The initramfs should not need udev or systemd. All it does is start the raid, kick off lvm and mount /usr.

The kernels DEVTMPFS makes all of your /dev entries.  As the initramfs runs as root, udev is not needed to fix permissions.

I don't use systemd but systemd is not yor problem yet.

----------

## NorthVan

Thanks, I tried to compile with static, but for some reason the USE flag doesn't 'stick' and when I emerge the static flag is still missing.

Anyhoo, I figured it out. I was missing:

/lib64/ld-linux-x86-64.so.2

from the initramfs. I guess this is needed for the dynamic linking to work. Suprisingly the initramfs without it has been working for a year or so. Guess my init just didn't need it until now.

----------

## szatox

Binaries within initramfs seem to be statically linked. Anyway, how custom your initramfs is? Maybe generic one created with `genkernel --lvm initramfs` would do. Or perhaps applying your patches to new initramfs with working lvm would be easier than looking for fail point in current one.
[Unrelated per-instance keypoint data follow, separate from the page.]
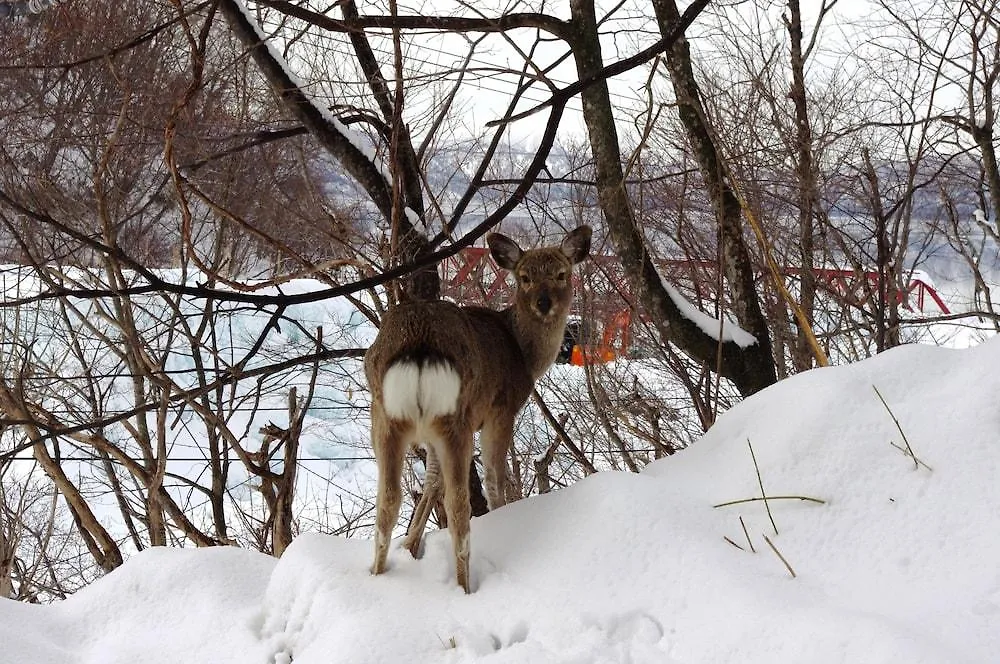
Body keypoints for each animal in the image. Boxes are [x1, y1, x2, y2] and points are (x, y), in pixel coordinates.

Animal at [364, 226, 588, 592]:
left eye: (561, 274)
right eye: (524, 277)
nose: (544, 303)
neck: (524, 356)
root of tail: (419, 344)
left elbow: (431, 480)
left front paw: (411, 546)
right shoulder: (500, 410)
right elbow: (495, 476)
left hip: (384, 415)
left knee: (388, 500)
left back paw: (376, 573)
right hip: (456, 415)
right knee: (459, 504)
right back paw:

In fact, default initramfs should support separate /usr.

I have root on top of device_mapper/lvm stack, the only thing needed to get it work is `genkernel --lvm all` and here is my kernel command line

root=/dev/ram0 ramdisk=8192 dolvm lvmraid=/dev/md2 real_root=/dev/mapper/vg0-gentoo

ramdisk param is probably optional, you might need sane entries in /etc/fstab and /etc/lvm/lvm.conf though

----------